很多时候，我们希望在某段代码执行前后自动执行特定代码，也可以用@contextmanager实现。例如：

@contextmanager
def tag(name):
    print("<%s>" % name)
    yield
    print("</%s>" % name)

with tag("h1"):
    print("hello")
    print("world")

上述代码执行结果为：

<h1>
hello
world
</h1>

代码的执行顺序是：

with语句首先执行yield之前的语句，因此打印出<h1>；
yield调用会执行with语句内部的所有语句，因此打印出hello和world；
最后执行yield之后的语句，打印出</h1>。

因此，@contextmanager让我们通过编写generator来简化上下文管理。

@closing

如果一个对象没有实现上下文，我们就不能把它用于with语句。这个时候，可以用closing()来把该对象变为上下文对象。例如，用with语句使用urlopen()：

from contextlib import closing
from urllib.request import urlopen

with closing(urlopen('https://www.python.org')) as page:
    for line in page:
        print(line)

closing也是一个经过@contextmanager装饰的generator，这个generator编写起来其实非常简单：

@contextmanager
def closing(thing):
    try:
        yield thing
    finally:
        thing.close()

它的作用就是把任意对象变为上下文对象，并支持with语句。

@contextlib还有一些其他decorator，便于我们编写更简洁的代码。

建议 23：使用 else 子句简化循环（异常处理）

else 子句的执行条件：在循环正常结束和循环条件不成立时被执行

else子句不被执行的条件：由 break 语句中断时不执行

else子句，不仅可用于for循环，同样，可以利用这颗语法糖作用在 while 和 try...except 中。

for x in []:  # 循环条件不存立
    print x
else:
    print 'sd'
Out: 'sd'
while 1 != 1:  # 循环条件不存立
    pass
else:
    print 'ok'
Out: 'ok'

for i in range(10):  # for 正常执行结束
    pass
else:
    print 'ok'
# Out: 'ok'
i = 0
while i < 5:  # while正常循环结束
    print i
    i +=1
else:
    print 'ok'
# Out: 'ok

for i in range(10):   # for循环由break结束循环，不会执行else子句
    break
else:
    print 'ok'
i = 0
while i < 5:  # while循环由break结束循环，不会执行else子句
    break
    i +=1
else:
    print 'ok'

建议 24：遵循异常处理的几点基本原则

异常处理的几点原则：

注意异常的粒度，不推荐在 try 中放入过多的代码

谨慎使用单独的 except 语句处理所有异常，最好能定位具体的异常

注意异常捕获的顺序，在适合的层次处理异常，Python 是按内建异常类的继承结构处理异常的，所以推荐的做法是将继承结构中子类异常在前抛出，父类异常在后抛出

使用更为友好的异常信息，遵守异常参数的规范

建议 25：避免 finally 中可能发生的陷阱

当 finally 执行完毕时，之前临时保存的异常将会再次被抛出，但如果 finally 语句中产生了新的异常或执行了 return 或 break 语句，那么临时保存的异常将会被丢失，从而异常被屏蔽。

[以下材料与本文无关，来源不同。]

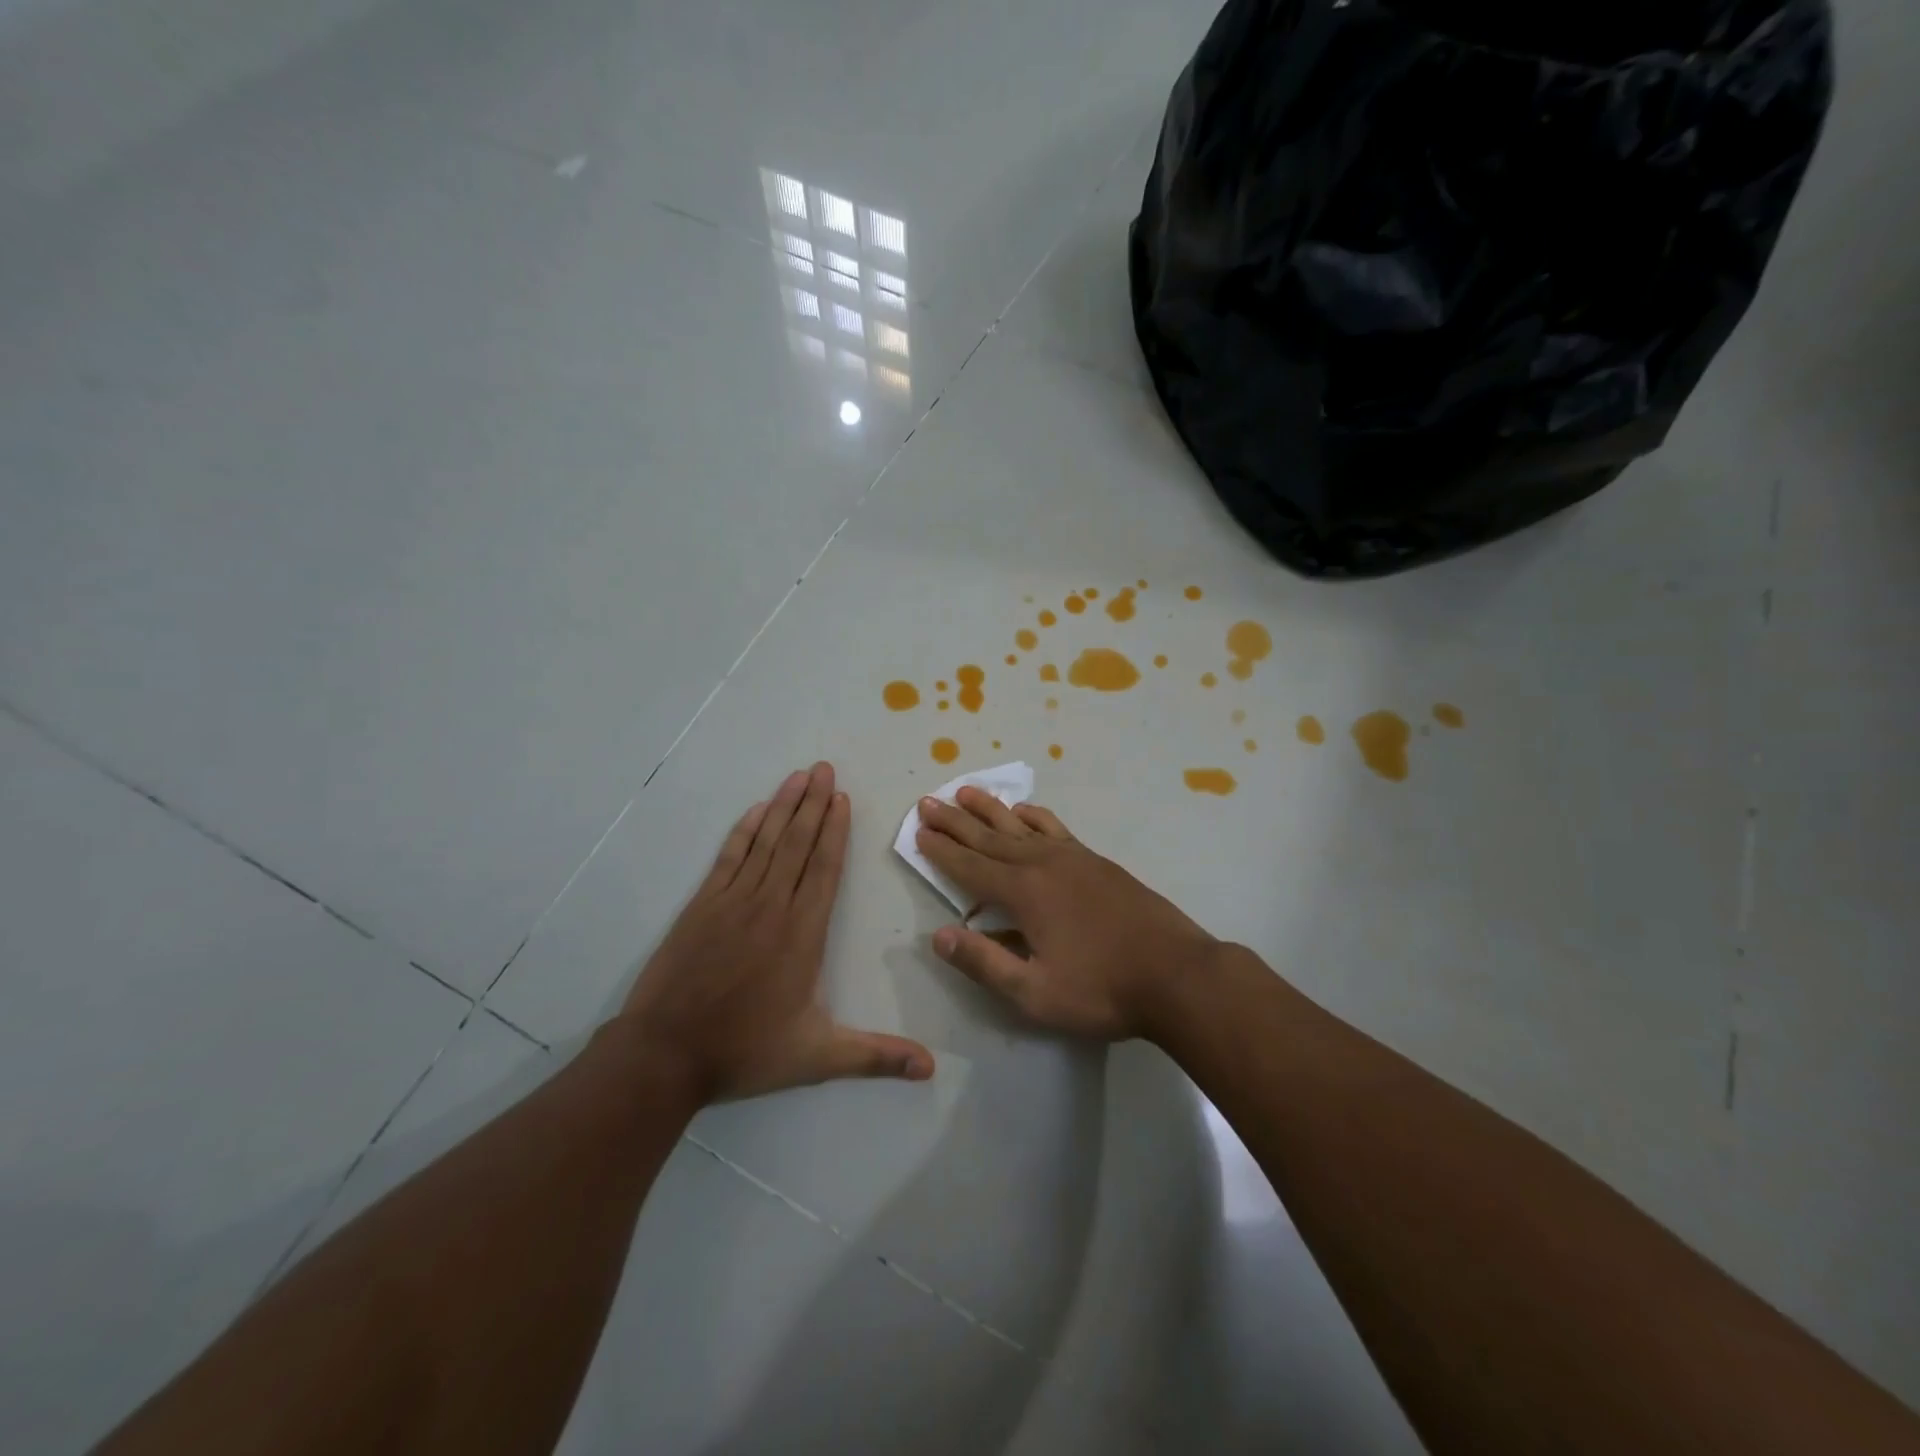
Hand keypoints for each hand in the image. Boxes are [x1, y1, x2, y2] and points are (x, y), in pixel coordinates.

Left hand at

在实际开发中不推荐 finally 中使用 return 语句进行返回。

建议 26：深入理解 None，正确判断对象是否为空

0,''为False，但要注意[0]，['']为True!

建议 27：连接字符串优先使用 join 而不是 +

+涉及到更多的内存操作

建议 29：区别对待可变对象和不可变对象

Python 中一切皆对象，每个对象都有一个唯一的标识符（id）、类型（type）和值。数字、字符串、元组属于不可变对象，字典、列表、字节数组属于可变对象。

class Student(object):
    def __init__(self, name, course=[]):    # 问题就出在这里
        self.name = name
        self.course = course
    def addcourse(self, coursename):
        self.course.append(coursename)
    def printcourse(self):
        for item in self.course:
            print(item)

stuA = Student('Wang yi')
stuA.addcourse('English')
stuA.addcourse('Math')
print("{}'s course: ".format(stuA.name))
stuA.printcourse()
print('---------------------------')

OUT:

Wang yi's course: 
English
Math
---------------------------

stuB = Student('Su san')
stuB.addcourse('Chinese')
stuB.addcourse('Physics')
print("{}'s course: ".format(stuB.name))
stuB.printcourse()
print('---------------------------')

OUT:

---------------------------
Su san's course:
English
Math
Chinese
Physics

搞毛啊...实例stuB并没有增加课程English,Math，但是却输出了，再来个stuC:

stuC = Student('Wang yi')
stuC.addcourse('xxxx')
stuC.addcourse('yy')
print("{}'s course: ".format(stuA.name))
stuA.printcourse()
print('---------------------------')

OUT:

Wang yi's course: 
English
Math
Chinese
Physics
xxxx
yy
---------------------------
坑来了，实例stuC把前面的课程都加进来了.....不同实例是不一样的对象，不是吗？为什么这样！
这是因为：

默认参数在初始化时仅仅被评估一次，以后直接使用第一次评估的结果，course 指向的是 list 的地址，每次操作的实际上是 list 所指向的具体列表(相同的内存id)，所以对于可变对象的更改会直接影响原对象。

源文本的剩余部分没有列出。